EXERCISE INSTRUCTIONS →
Your task is to retype, exactly and with nothing else, every line from the one containing "Some test projects" to the end of the listing.
DATASET CONTENT START
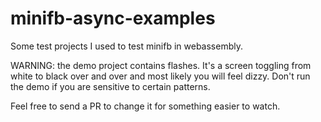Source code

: # minifb-async-examples
Some test projects I used to test minifb in webassembly.

WARNING: the demo project contains flashes. It's a screen toggling from white to black over and over and most likely you will feel dizzy. Don't run the demo if you are sensitive to certain patterns.

Feel free to send a PR to change it for something easier to watch.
DATASET CONTENT END
RESPONSE AREA →
Some test projects I used to test minifb in webassembly.

WARNING: the demo project contains flashes. It's a screen toggling from white to black over and over and most likely you will feel dizzy. Don't run the demo if you are sensitive to certain patterns.

Feel free to send a PR to change it for something easier to watch.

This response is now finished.